(Saved entries)
= = = = =

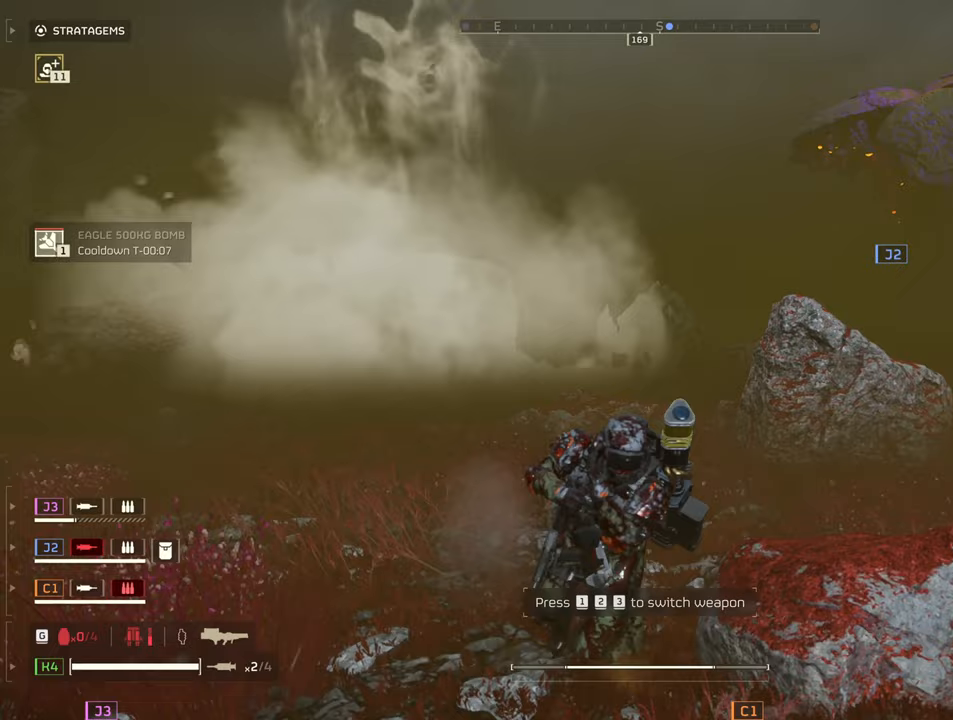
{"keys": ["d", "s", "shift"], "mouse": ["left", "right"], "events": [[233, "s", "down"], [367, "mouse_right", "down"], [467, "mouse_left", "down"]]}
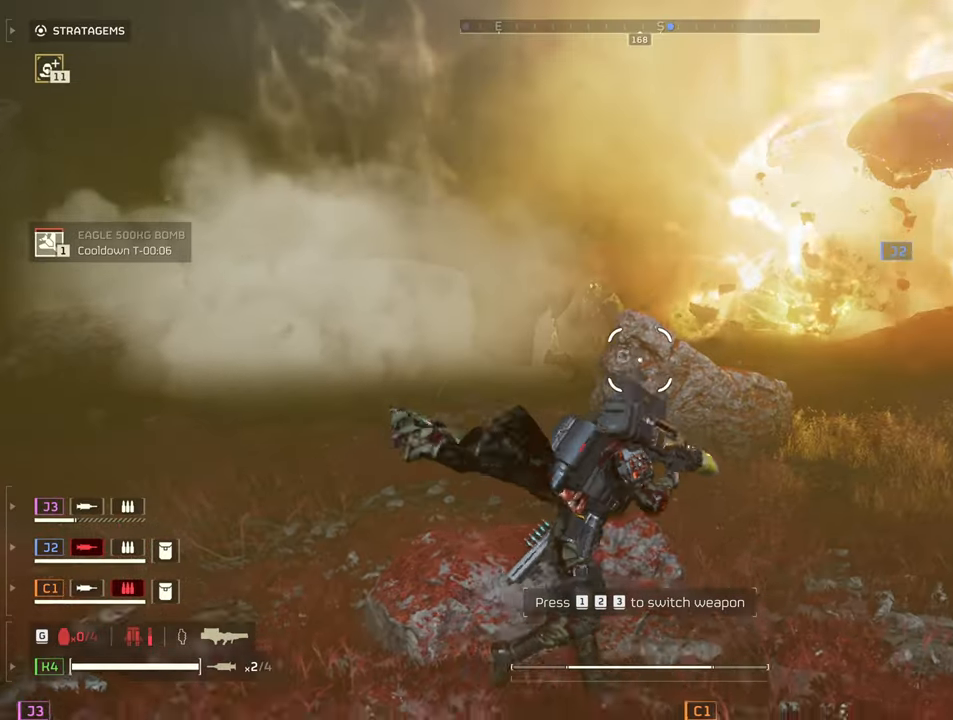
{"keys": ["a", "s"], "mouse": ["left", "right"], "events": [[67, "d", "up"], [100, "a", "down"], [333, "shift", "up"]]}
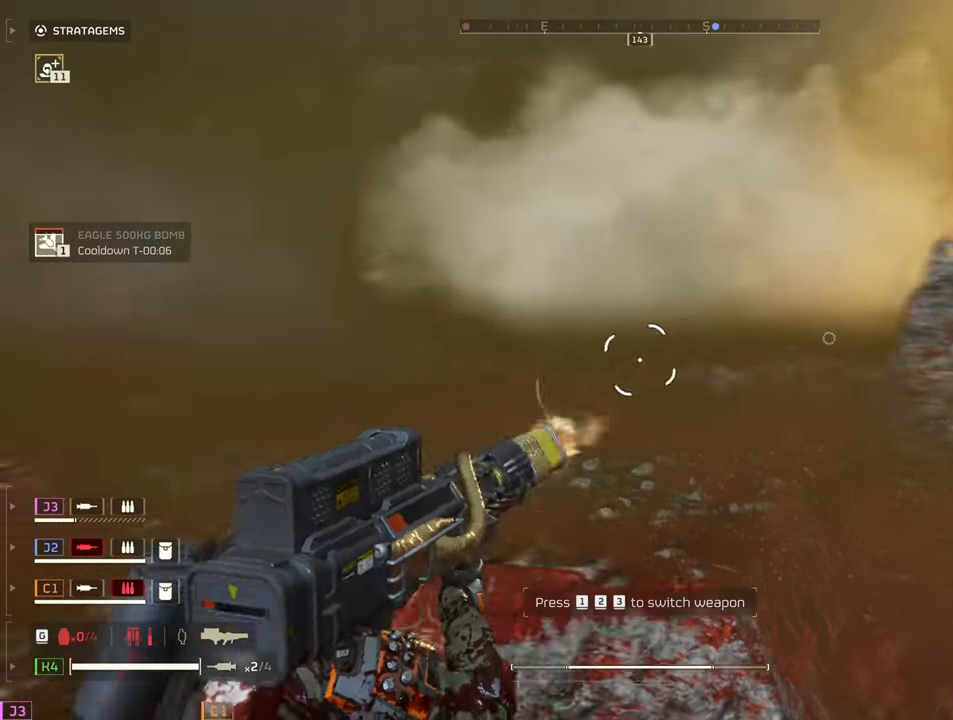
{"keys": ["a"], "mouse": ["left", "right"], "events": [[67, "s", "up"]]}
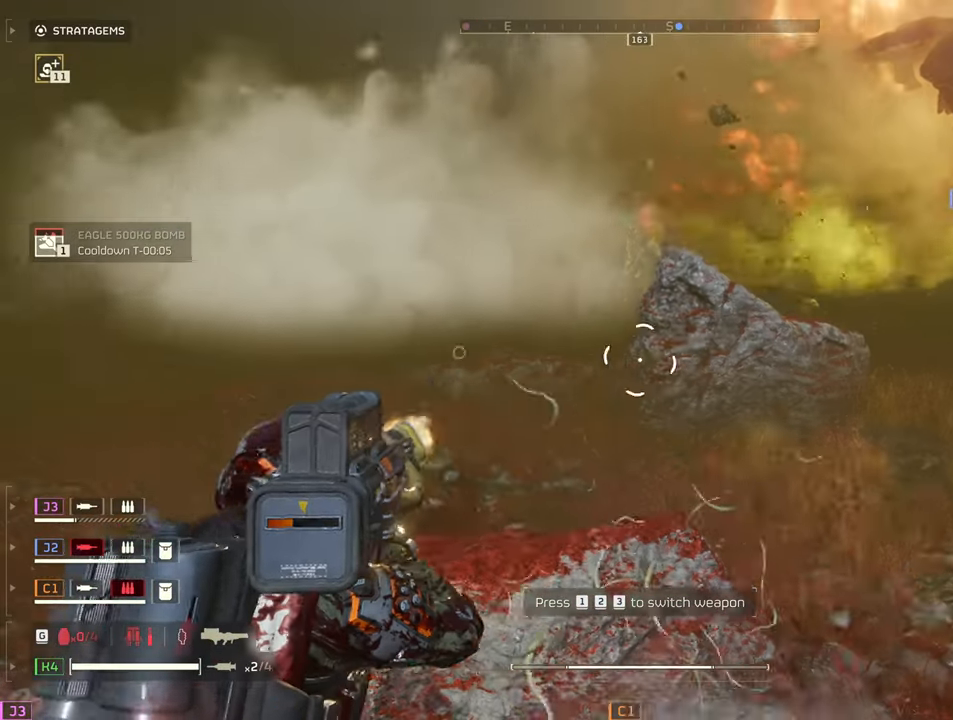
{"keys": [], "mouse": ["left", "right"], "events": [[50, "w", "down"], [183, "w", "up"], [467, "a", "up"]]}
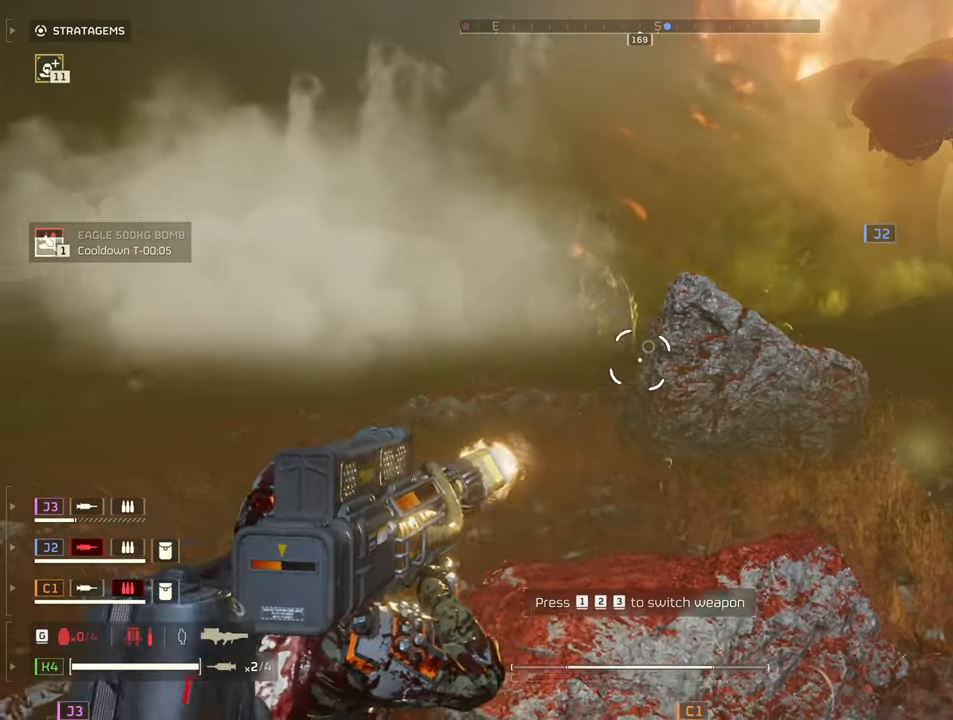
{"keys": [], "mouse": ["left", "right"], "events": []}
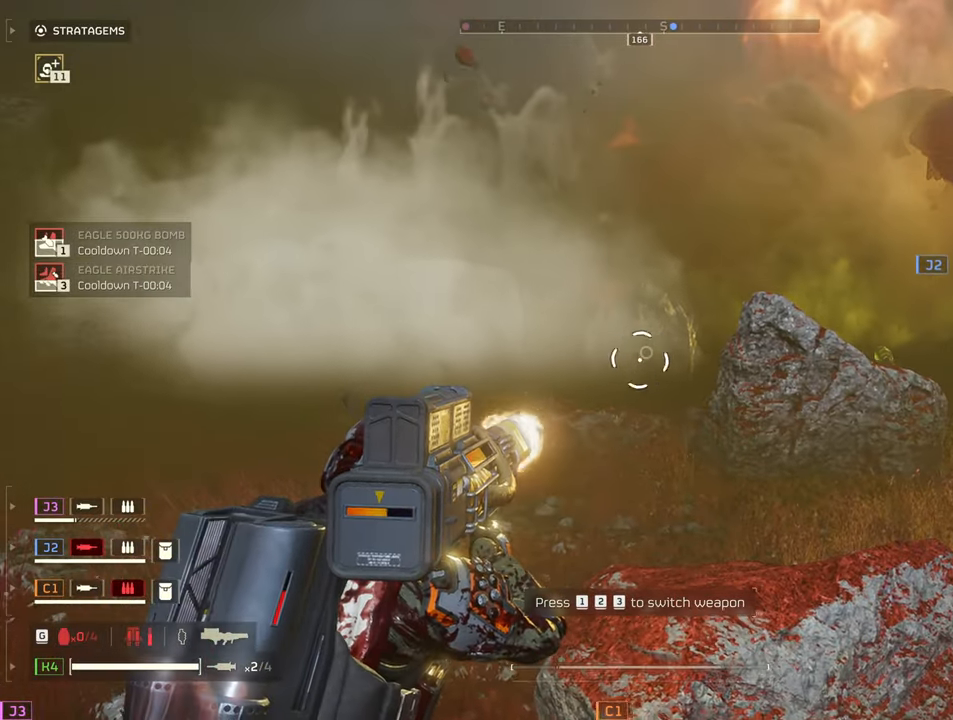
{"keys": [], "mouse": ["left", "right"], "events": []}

= = = = =

Work to be completed |
Retype the data above as given, letting no picture into the copy.

Written solution |
{"keys": ["d", "s", "shift"], "mouse": ["left", "right"], "events": [[233, "s", "down"], [367, "mouse_right", "down"], [467, "mouse_left", "down"]]}
{"keys": ["a", "s"], "mouse": ["left", "right"], "events": [[67, "d", "up"], [100, "a", "down"], [333, "shift", "up"]]}
{"keys": ["a"], "mouse": ["left", "right"], "events": [[67, "s", "up"]]}
{"keys": [], "mouse": ["left", "right"], "events": [[50, "w", "down"], [183, "w", "up"], [467, "a", "up"]]}
{"keys": [], "mouse": ["left", "right"], "events": []}
{"keys": [], "mouse": ["left", "right"], "events": []}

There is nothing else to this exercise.